Before talking about Elsa Schiaparelli, you need to perform an apparently absurd ritual, but necessary to escape from the usual banality. This will serve also to better identify yourself – if it is really possible – with her: introduce a handful of seeds in your mouth and nose, wait for some flowers to bud on your cheeks. Put on long and fake eyelashes, then wear a black shoe as a hat: that is the only way to describe Elsa Schiaparelli, a bizarre and inimitable genius.

Latest attempts to refresh her memory are appreciable as recognition, as opulent praise towards a treasure that should never be forgotten: something that is impossible to reproduce, but much easier to imitate. Probably only a sentence of Miuccia Prada – who had a little talk with Elsa, just six seasons ago – would put an end to this current diatribe: Schiaparelli yes, Schiaparelli no. The answer doesn’t exist, or better, it is not really important; the most important thing is that Schiap was able to mingle circus and carnivals in an absolute and personal vision of fashion, decontextualizing the object, inverting orders and functions.

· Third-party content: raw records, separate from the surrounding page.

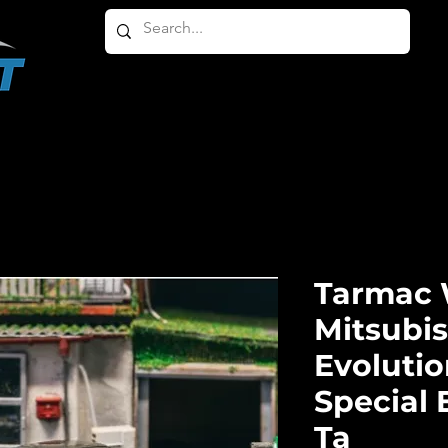
HOME
ABOUT
PRODUCTS
OTHER PRODU
Tarmac 
Mitsubi
Evolutio
Special 
Ta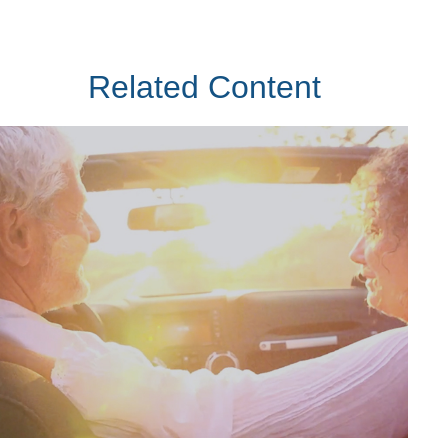
Related Content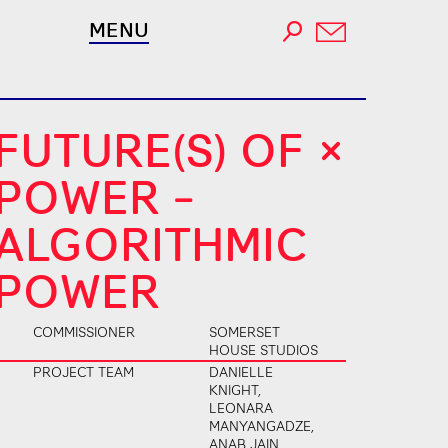
MENU
FUTURE(S) OF
POWER –
ALGORITHMIC
POWER
COMMISSIONER
SOMERSET
HOUSE STUDIOS
PROJECT TEAM
DANIELLE
KNIGHT,
LEONARA
MANYANGADZE,
ANAB JAIN,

Elsa Schiaparelli was a Carnival in her own sensibility, made of surrealist poems and overturned concepts, where often her friend Dalì threw streamers and confetti. Elsa Schiapparelli was a Circus every inch, starting from her ironic and amazing creations; indeed in 1938 she produced the Cirque collection. An inspiration for many subsequent designers of which she told us about in her autobiography: “Clowns, elephants, horses decorated the fabrics on which was printed the sign Attention à la peinture. Balloons like bags, gaiters like gloves, ice-cream cones like hats, trained dogs, naughty monkeys”. And we could go on and on: lobsters on the skirts, insects between the fingers, trompe-l’’œil ornaments, skeleton-dresses, telephone-bags, mirror jackets; a compendium of illusion that destabilizes, creates conceptual and visual disorientation, suggesting altered situations every time.

With her Cirque work the designer inaugurated the creative process of a collection development around a unique and single topic. She transformed the catwalks into wonderful shows bringing forward two important trends that would become a usual practice of the fashion system.  There was no time to wonder if someone would wear those creations, but you, as the most traditionalist clients, were so surprised that imperatively ended up in her atelier. What would Coco Chanel think? The eternal rival of Schiap – emblem of the democratizing simplicity – she was too proud to admit to herself that “is the artist that makes clothes” was, in a different way, extraordinarily good.